PAGE EXTRACT Start Marker
Postby chris_wi » Sun Apr 10, 2016 11:13 pm

Hi. New here, so I'll go into who I am a bit. My name is Chris. I'm 37 and in the middle of a very difficult, stressful divorce. My ex filed and caught me early on, when I still thought that I had an obligation to take care of her. End result, I ended up getting $1000 per month from my checks and ended up with about $1500 a month in bills. I was pretty stressed out, and some issues came up. I ended up getting my own lawyer after a bit, realizing that I'm the only person who can take care of myself. :( The divorce was supposed to be finalized in October. However, when it IS finalized I'm getting an extra $850 a month to live on. As such, she's in NO rush to finalize and has intentionally delayed multiple times. However, all of this leaves me hurting. Most recently, she has filed for Bankruptcy, causing me to file with her (as we are technically still married).
PAGE EXTRACT End Marker
**TASKS AND EXERCISES:**
a: Please repeat the forum post about the divorce word for word, starting with "Hi. New here, so" and going on through "technically still married).".
b: Write what follows in the forum post about the divorce, picking up after its final sentence.
STUDY MATERIAL Start Marker
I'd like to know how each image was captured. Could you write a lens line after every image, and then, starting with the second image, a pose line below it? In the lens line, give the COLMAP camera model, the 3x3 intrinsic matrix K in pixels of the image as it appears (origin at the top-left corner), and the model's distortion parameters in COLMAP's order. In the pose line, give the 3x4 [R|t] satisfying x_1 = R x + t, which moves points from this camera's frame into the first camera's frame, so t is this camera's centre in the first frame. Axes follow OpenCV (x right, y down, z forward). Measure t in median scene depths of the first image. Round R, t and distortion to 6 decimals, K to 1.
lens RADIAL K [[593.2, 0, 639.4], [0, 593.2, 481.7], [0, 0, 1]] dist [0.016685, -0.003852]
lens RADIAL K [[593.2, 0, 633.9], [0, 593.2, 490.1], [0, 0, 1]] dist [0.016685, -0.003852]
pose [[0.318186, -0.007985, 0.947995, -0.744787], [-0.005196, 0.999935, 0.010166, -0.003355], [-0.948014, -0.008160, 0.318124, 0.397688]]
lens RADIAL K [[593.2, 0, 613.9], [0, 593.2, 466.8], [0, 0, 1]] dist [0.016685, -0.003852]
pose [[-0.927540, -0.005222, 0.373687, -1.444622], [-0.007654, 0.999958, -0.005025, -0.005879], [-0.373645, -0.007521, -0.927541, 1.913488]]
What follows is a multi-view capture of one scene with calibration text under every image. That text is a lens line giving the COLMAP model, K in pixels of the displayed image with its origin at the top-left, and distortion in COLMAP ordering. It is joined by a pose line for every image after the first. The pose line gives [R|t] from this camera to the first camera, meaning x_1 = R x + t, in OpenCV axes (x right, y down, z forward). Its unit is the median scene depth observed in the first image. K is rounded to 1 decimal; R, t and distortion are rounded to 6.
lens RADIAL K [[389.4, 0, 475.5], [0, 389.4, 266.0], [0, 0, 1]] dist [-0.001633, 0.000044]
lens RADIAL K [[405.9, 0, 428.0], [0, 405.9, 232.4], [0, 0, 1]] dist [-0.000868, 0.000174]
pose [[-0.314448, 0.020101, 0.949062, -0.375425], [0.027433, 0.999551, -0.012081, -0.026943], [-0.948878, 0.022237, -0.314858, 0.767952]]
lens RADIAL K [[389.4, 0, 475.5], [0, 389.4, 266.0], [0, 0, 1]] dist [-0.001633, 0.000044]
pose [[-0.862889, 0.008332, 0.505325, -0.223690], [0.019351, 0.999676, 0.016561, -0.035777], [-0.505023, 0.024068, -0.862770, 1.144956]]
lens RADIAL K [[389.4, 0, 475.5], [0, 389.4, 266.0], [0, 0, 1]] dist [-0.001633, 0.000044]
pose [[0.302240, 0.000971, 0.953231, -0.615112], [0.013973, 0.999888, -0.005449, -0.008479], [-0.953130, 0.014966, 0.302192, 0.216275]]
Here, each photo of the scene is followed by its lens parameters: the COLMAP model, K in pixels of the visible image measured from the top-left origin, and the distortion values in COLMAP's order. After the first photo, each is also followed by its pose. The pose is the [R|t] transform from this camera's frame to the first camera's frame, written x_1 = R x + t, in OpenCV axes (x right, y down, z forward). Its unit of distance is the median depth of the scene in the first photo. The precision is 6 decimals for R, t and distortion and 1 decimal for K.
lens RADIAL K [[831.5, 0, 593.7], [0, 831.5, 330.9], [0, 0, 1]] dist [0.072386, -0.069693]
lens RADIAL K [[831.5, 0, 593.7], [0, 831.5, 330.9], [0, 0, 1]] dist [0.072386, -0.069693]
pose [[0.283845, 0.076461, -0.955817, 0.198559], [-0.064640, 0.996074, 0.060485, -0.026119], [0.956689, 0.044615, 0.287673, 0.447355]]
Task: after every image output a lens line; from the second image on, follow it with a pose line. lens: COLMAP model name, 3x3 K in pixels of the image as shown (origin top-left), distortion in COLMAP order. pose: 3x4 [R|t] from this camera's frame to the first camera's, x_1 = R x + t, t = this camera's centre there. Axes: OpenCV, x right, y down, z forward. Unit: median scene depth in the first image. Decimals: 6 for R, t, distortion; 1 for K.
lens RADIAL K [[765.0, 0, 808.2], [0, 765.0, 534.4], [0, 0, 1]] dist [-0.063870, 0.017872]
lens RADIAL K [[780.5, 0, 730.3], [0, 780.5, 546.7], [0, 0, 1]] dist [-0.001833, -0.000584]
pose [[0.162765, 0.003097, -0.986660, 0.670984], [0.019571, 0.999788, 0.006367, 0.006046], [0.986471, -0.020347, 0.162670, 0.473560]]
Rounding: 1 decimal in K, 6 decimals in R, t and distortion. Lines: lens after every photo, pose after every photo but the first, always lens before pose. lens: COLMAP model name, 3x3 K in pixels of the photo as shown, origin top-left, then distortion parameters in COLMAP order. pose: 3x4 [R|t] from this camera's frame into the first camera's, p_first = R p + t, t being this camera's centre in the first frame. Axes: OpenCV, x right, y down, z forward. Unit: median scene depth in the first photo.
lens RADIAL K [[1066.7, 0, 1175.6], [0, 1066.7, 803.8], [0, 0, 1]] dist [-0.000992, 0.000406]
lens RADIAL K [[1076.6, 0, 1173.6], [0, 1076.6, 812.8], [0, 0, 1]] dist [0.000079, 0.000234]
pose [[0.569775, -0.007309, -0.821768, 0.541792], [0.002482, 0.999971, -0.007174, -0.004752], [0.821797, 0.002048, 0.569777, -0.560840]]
STUDY MATERIAL End Marker
**SOLVED PROBLEMS:**
a:
Hi. New here, so I'll go into who I am a bit. My name is Chris. I'm 37 and in the middle of a very difficult, stressful divorce. My ex filed and caught me early on, when I still thought that I had an obligation to take care of her. End result, I ended up getting $1000 per month from my checks and ended up with about $1500 a month in bills. I was pretty stressed out, and some issues came up. I ended up getting my own lawyer after a bit, realizing that I'm the only person who can take care of myself. :( The divorce was supposed to be finalized in October. However, when it IS finalized I'm getting an extra $850 a month to live on. As such, she's in NO rush to finalize and has intentionally delayed multiple times. However, all of this leaves me hurting. Most recently, she has filed for Bankruptcy, causing me to file with her (as we are technically still married).

b:
What am I building to... I made a mistake. A HUGE mistake. I took a piece of equipment from my work. I stole it. I intended to just pawn it, get a loan, pay it back and return the item. However, things snowballed. Today, the police brought me in and questioned me related to the investigation. It went to they came to my apartment and took the items I still had to return to the employer. I've NEVER done anything like this before. I did wrong. I admit it. I'm willing to do what it takes to make it right. but, the more I think about things, the more that I want to just "close the book" on everything. currently, the only thing stopping this is the thought of my kids, but I wonder if it wouldn't be better for them if I wasn't here any longer... I don't want to do it, I really don't, but I want to make things good for my kids. :(

My marriage was abusive towards me to the point where I was cut off from all of my family for ten years (the length of the marriage) and I have no friends I can talk it. It was "discouraged" by my ex for me to have any type of a support network. and, I've never been good at making friends. i'm alone, depressed and just want to try to reach out. Talk to people. Get to know people. even people I can email with or chat with.... And, anyone who's been in this type of place, what did you do to get back to a good situation? :( I just want... I just don't know. Anyone? Anyone out there? I hope so....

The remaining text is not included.